The next 2 instructions at addresses 0x80484AE and 0x80484B5 are storing some value on the stack and calling the function puts. From our assembly programming sections, we recall that as per the function calling convention on Linux, the arguments are stored on the stack before the function is called. Here, we see that the function puts is called and as per the man page documentation for printf, the first argument is a pointer to a string as argument. IDA has very cleverly dereferenced the pointer and displays the string beside the copy instruction. Thus, we can conclude that puts call at address 0x80484B5 displays the string "Enter answer: ".
Let us know look at the next 4 instructions from address 0x80484BA to 0x80484C9. At 0x80484C9, we see that scanf is invoked and we know from our previous experience(and also from man page for scanf) that is accepts multiple arguments: the first argument is a format string and all the other arguments are addresses of variables for storing the input. Here, we see that only 2 arguments are passed to scanf and hence, we can conclude that scanf is reading 1 input from user. This is also what we observed from when executed the binary before analysing it in IDA Pro: it accepted one input and then validated it.

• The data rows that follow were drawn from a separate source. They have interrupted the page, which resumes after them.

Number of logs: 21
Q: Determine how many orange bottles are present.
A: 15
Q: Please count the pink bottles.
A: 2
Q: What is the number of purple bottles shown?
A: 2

Additionally, at address 0x80484C2, we see that the first argument is set and it happens to be the string "%ld". Based on this input format, we can conclude that scanf is reading a long integer from the user.
Try to draw the stack frame just before scanf is called. Show which the arguments are present on stack, in what order and the type of each argument on the stack.

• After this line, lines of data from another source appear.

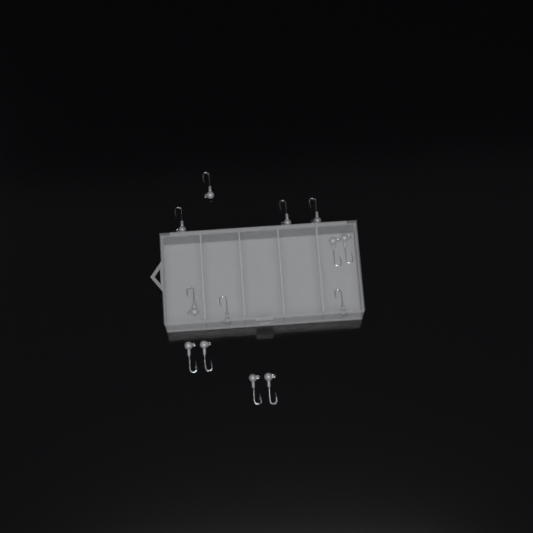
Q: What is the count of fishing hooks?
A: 13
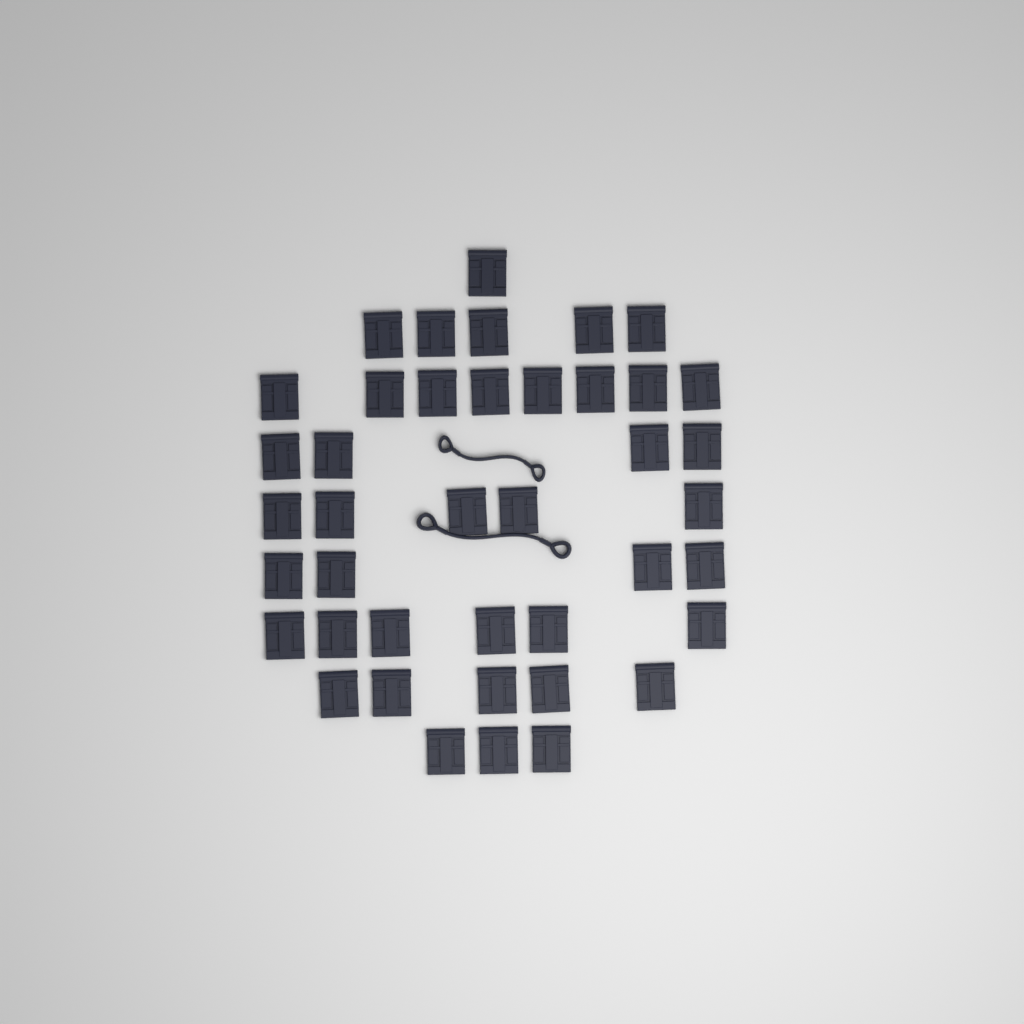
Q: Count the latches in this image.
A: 41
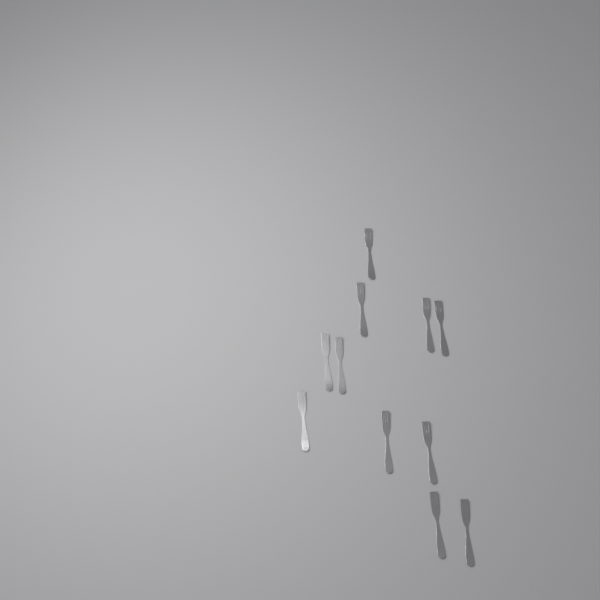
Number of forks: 11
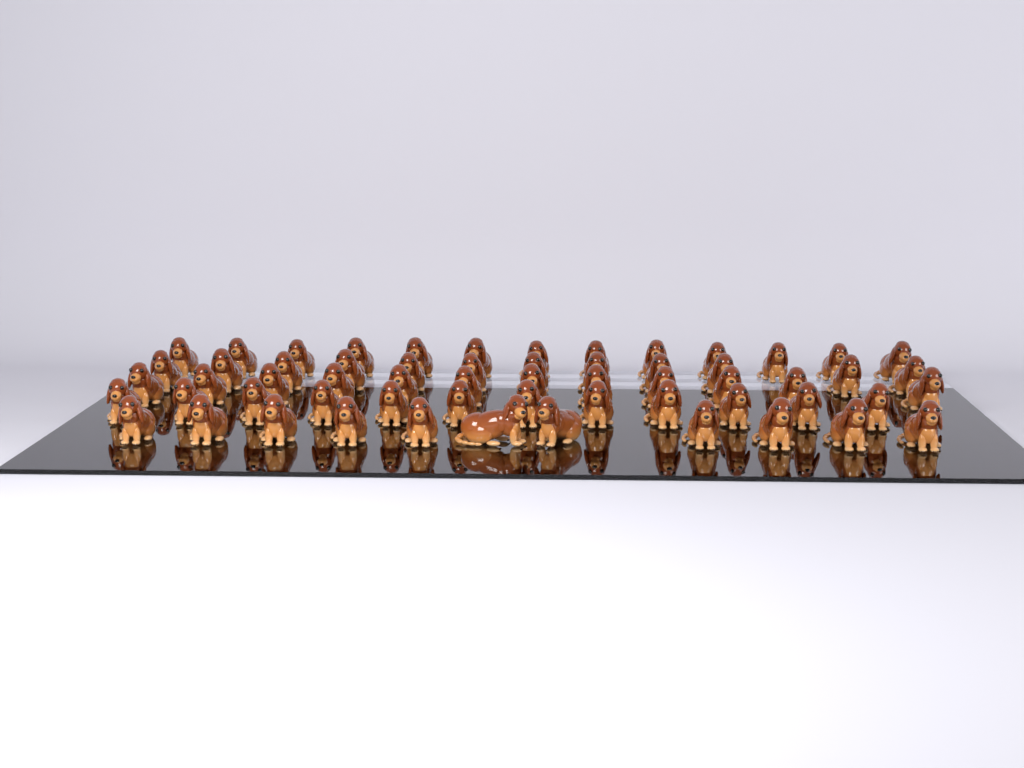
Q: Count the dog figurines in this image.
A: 60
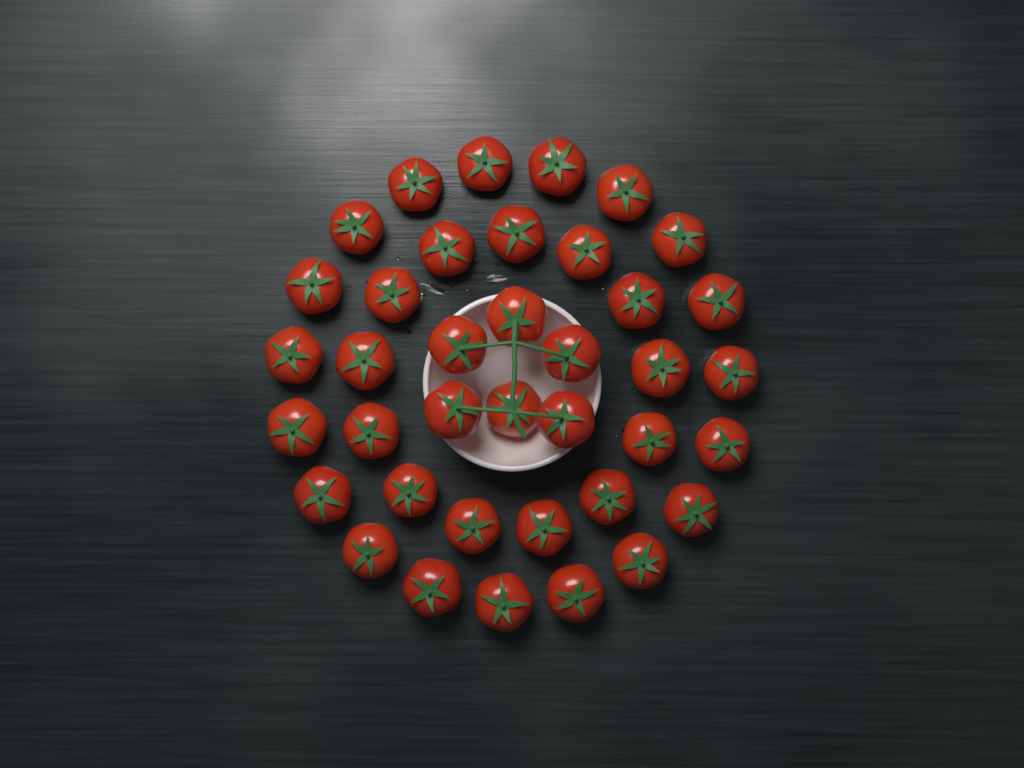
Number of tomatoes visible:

To summarize what we have discovered till now by analysing the binary in IDA:
- The binary stores the value 0x12345678 in unknown_number.
- The binary prints the string "Enter number: " using puts.

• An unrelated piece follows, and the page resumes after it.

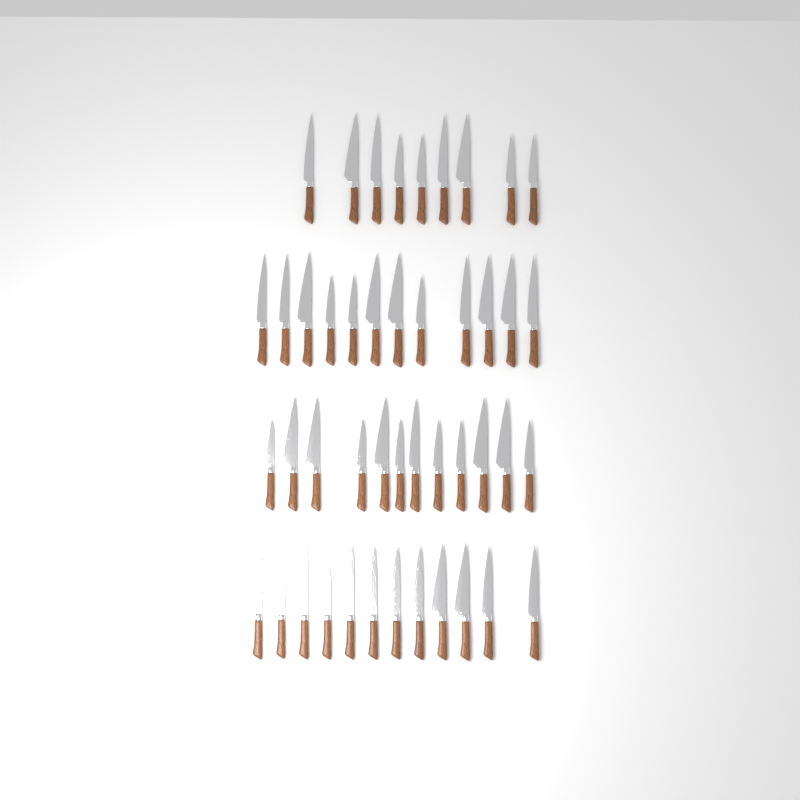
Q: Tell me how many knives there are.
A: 45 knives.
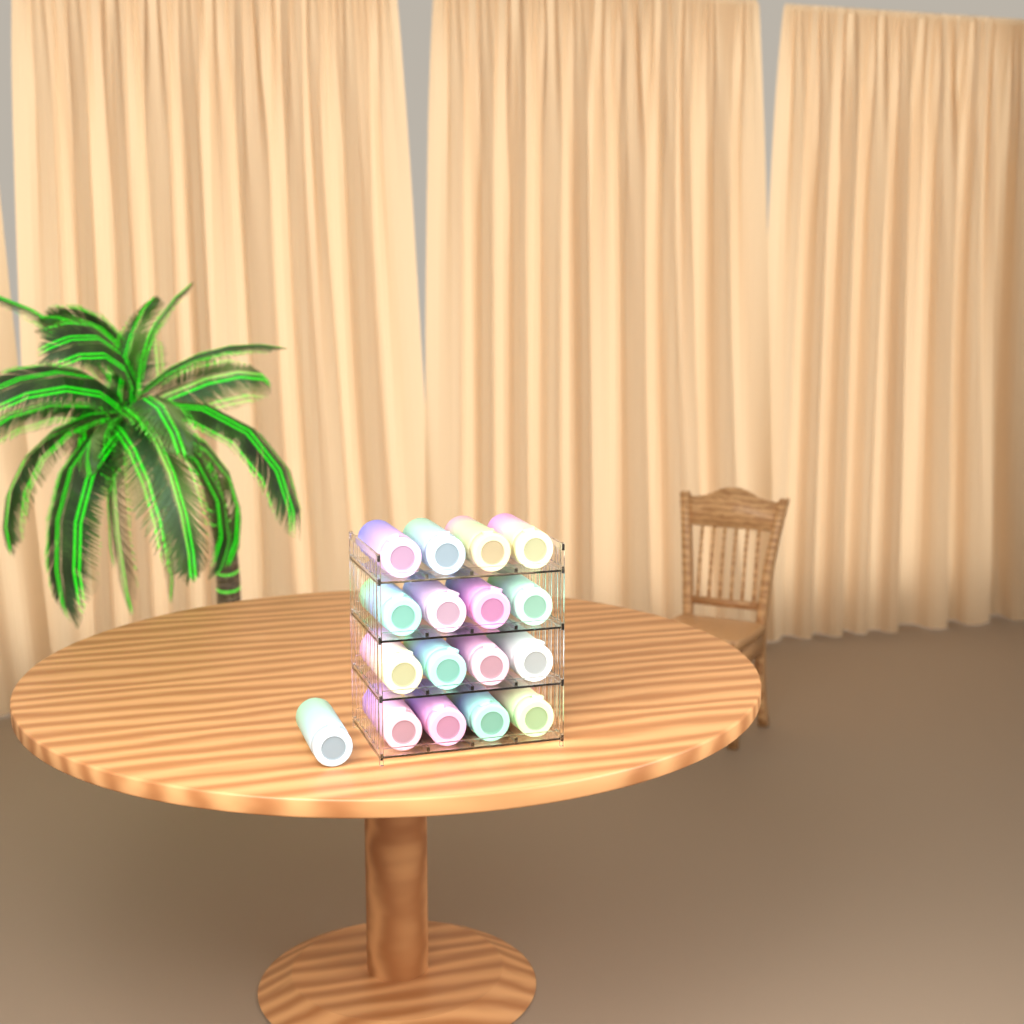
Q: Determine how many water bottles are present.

- The binary accepts a long integer as input using scanf and stores the input value in user_input.
Be sure that you are clear with all 3 discoveries listed above. If you are not, go back and read the solution again till you are clear with all of them and only then continue below.
Now, let's look at the instructions from address 0x80484CE to 0x80484D6. In the instructions at address 0x80484CE and 0x80484D2, we see two local variables being accessed. Convert them to local variables by clicking on the instruction and pressing the key 'k'. You will see that IDA identifies as the two local variables we created earlier: user_input and unknown_number. In instruction at 0x804849E, we can see that the user_input is stored in the EAX register and in the following instruction, we see that the value in the EAX register is compared with unknown_number using cmp instruction. From the assembly programming section, recall that cmp instruction compares two values and sets few flags depending on the result of the compare operation. After the comparison between user_input and unknown_number, we see the jnz instruction to 0x80484D6. From assembly programming, recall that
- jnz will jump if the zero flag is set.
- The cmp instruction sets the zero flag if the 2 values being compared are equal.
To summarize the instructions 0x80484CE to 0x80484D6:
- The values user_input and unknown_number are compared.
- If they are equal, the "Correct!" is printed else "Incorrect!" is printed.
Thus, we have found what is the expected input: 0x12345678(305419896 in decimal), the value of unknown_number. Let's try giving the number as input:
1 2 3
$ ./simplecrackme0x00 Enter answer: 305419896 Correct!
Great work! You just solved the crackme!